On July 19, at Ryerson University, student strikers from Quebec delivered “Lessons From Quebec” to a capacity crowd at the Campus Student Centre, the ninth of ten stops on a nine day, whistle-stop tour of Ontario sponsored by the Canadian Federation of Students-Ontario.
In her introduction Melissa Palermo, vice president-education of the Ryerson Students’ Union, warned that anyone who failed to exhibit “solidarity” would be asked to leave the presentation.
After brief remarks from Sarah Jayne King, chair of the Canadian Federation of Students (Ontario), the first speech, by Marianne Breton Fontaine, editor of the Young Communist League’s magazine Jeunesse Militante, and candidate for Quebec Solidaire, began.

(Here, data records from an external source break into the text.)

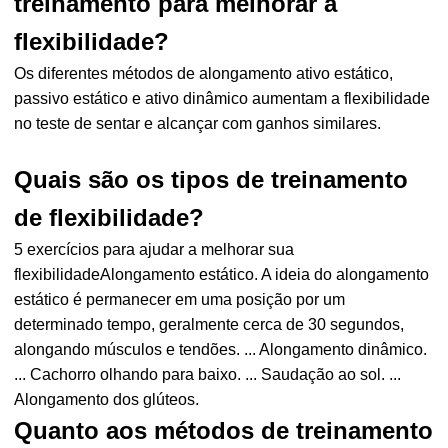
treinamento para melhorar a
flexibilidade?
Os diferentes métodos de alongamento ativo estático,
passivo estático e ativo dinâmico aumentam a flexibilidade
no teste de sentar e alcançar com ganhos similares.
Quais são os tipos de treinamento
de flexibilidade?
5 exercícios para ajudar a melhorar sua
flexibilidadeAlongamento estático. A ideia do alongamento
estático é permanecer em uma posição por um
determinado tempo, geralmente cerca de 30 segundos,
alongando músculos e tendões. ... Alongamento dinâmico.
... Cachorro olhando para baixo. ... Saudação ao sol. ...
Alongamento dos glúteos.
Quanto aos métodos de treinamento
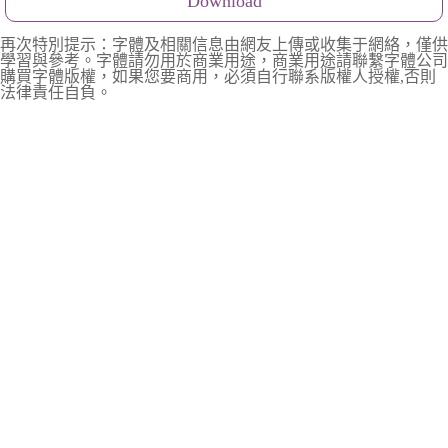
Download
再次特別提示：字體及相關信息由網友上傳或收集于網絡，僅供
學習與參考。字體請勿用於商業用途，商業用途請聯繫字體公司
購買字體版權，如果您要商用，必須自行聯系版權人授權,否則
法律責任自負。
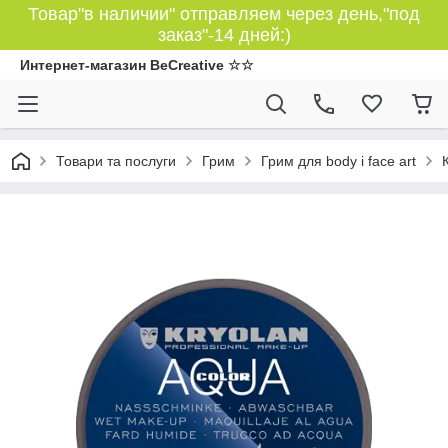
Товар"в наличии" отправляем через день,"под
заказ"-14 дней:)
Интернет-магазин BeCreative ☆☆
Товари та послуги
Грим
Грим для body і face art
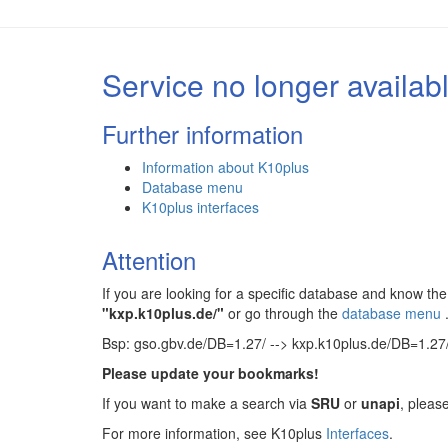
Service no longer availab
Further information
Information about K10plus
Database menu
K10plus interfaces
Attention
If you are looking for a specific database and know 
"kxp.k10plus.de/"
or go through the
database menu
Bsp: gso.gbv.de/DB=1.27/ --> kxp.k10plus.de/DB=1.27
Please update your bookmarks!
If you want to make a search via
SRU
or
unapi
, pleas
For more information, see K10plus
Interfaces
.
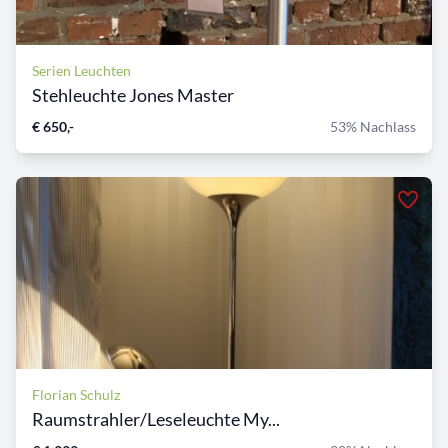
Serien Leuchten
Stehleuchte Jones Master
€ 650,-
53% Nachlass
Florian Schulz
Raumstrahler/Leseleuchte My...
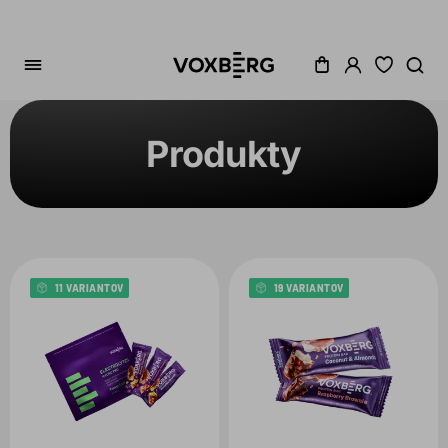
Produkty
Zoradenie
Kategória
Cena
11 VARIANTOV
19 VARIANTOV
Akcia
Dostupné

In her address, Fontaine situated the student strike in a larger context that included not only other decisions on education by the Charest government, but the Harper government’s controversial budget bill, the struggles of Chilean democracy activists, and the efforts of South African student organizations to combat apartheid in the 1990s. The student strike in Quebec, she argued, was not about numbers or tuition, but securing the future from “ignorance, death, and poverty.”

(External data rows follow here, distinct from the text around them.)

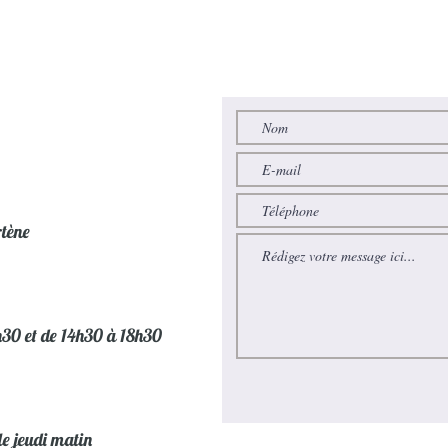
Dimension motif arg
Coloris : Argenté
rtène
h30 et de 14h30 à 18h30
le jeudi matin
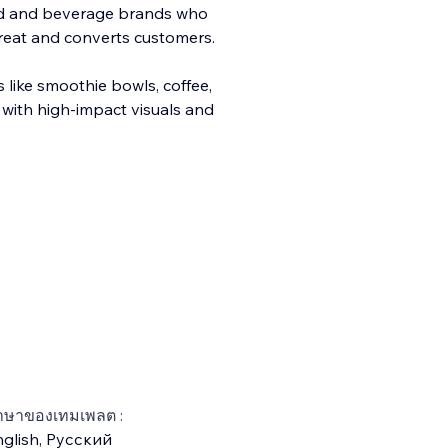
ood and beverage brands who
great and converts customers.
 like smoothie bowls, coffee,
 with high‑impact visuals and
าษาของเทมเพลต :
glish
,
Русский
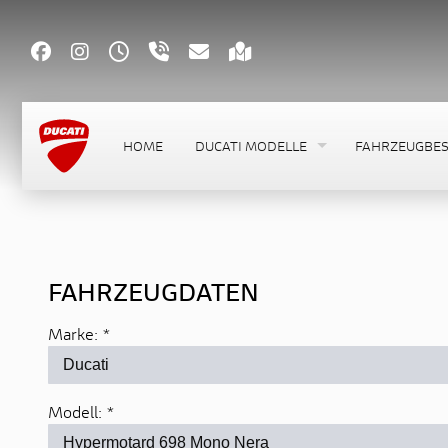
HOME
DUCATI MODELLE
FAHRZEUGBE
FAHRZEUGDATEN
Marke:
*
Modell:
*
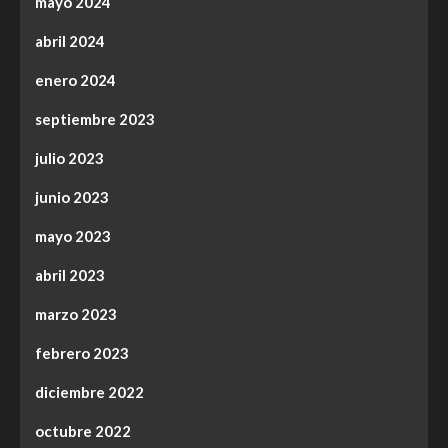
mayo 2024
abril 2024
enero 2024
septiembre 2023
julio 2023
junio 2023
mayo 2023
abril 2023
marzo 2023
febrero 2023
diciembre 2022
octubre 2022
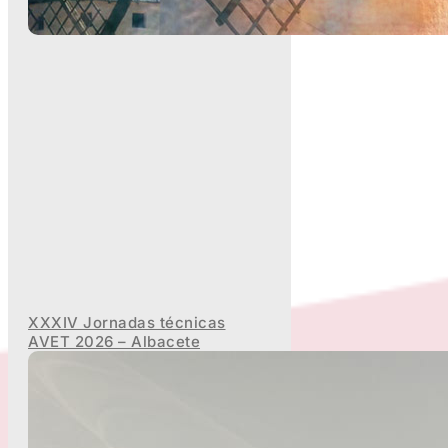
XXXIV Jornadas técnicas
AVET 2026 – Albacete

Fontaine was followed by Audrey Deveault, chair of the Dawson Students’ Union at CEGEP Dawson in Montreal. In her brief speech, Deveault recounted her experiences preparing for an ultimately unsuccessful strike vote at Dawson, including alleged interference by the administration.

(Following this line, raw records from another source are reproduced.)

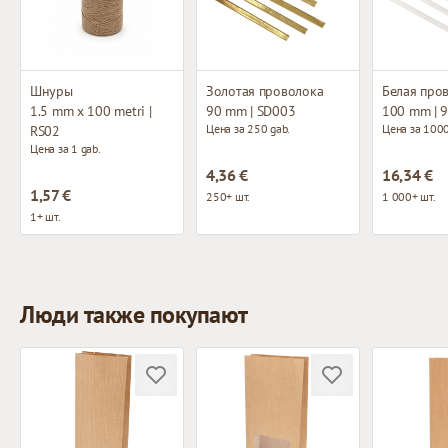
Шнуры
Золотая проволока
Белая про
1.5 mm x 100 metri |
90 mm | SD003
100 mm | 
Цена за 250 gab.
Цена за 1000
RS02
Цена за 1 gab.
4,36 €
16,34 €
1,57 €
250+ шт.
1 000+ шт.
1+ шт.
Люди также покупают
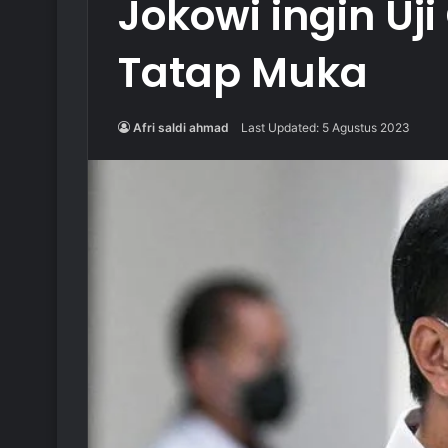
Jokowi ingin Uj
Tatap Muka
Afri saldi ahmad
Last Updated: 5 Agustus 2023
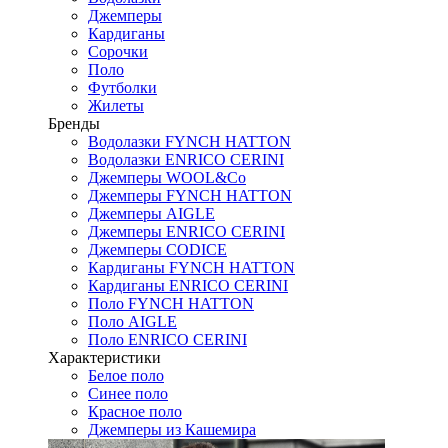
Джемперы
Кардиганы
Сорочки
Поло
Футболки
Жилеты
Бренды
Водолазки FYNCH HATTON
Водолазки ENRICO CERINI
Джемперы WOOL&Co
Джемперы FYNCH HATTON
Джемперы AIGLE
Джемперы ENRICO CERINI
Джемперы CODICE
Кардиганы FYNCH HATTON
Кардиганы ENRICO CERINI
Поло FYNCH HATTON
Поло AIGLE
Поло ENRICO CERINI
Характеристики
Белое поло
Синее поло
Красное поло
Джемперы из Кашемира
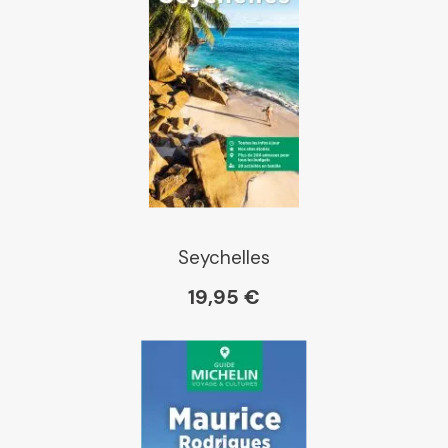
Seychelles
19,95 €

Hugo Bonin, interim spokesman for La CLASSE, the most radical of the student organizations participating in the strike, concluded the evening with practical advice for students seeking to fight the “commodification of education.” Although the Quebec strikes were started by “about 50 people,” he said, they succeeded because it was a democratic movement. Bonin said a successful strike is achieved only with “blood, sweat, and tears” and picketing to prevent “scab” students from attending classes.
Ending on a note that had recurred throughout the previous speeches, Bonin assured the audience that the strike in Quebec was not just student activism. It was, he claimed, a social movement.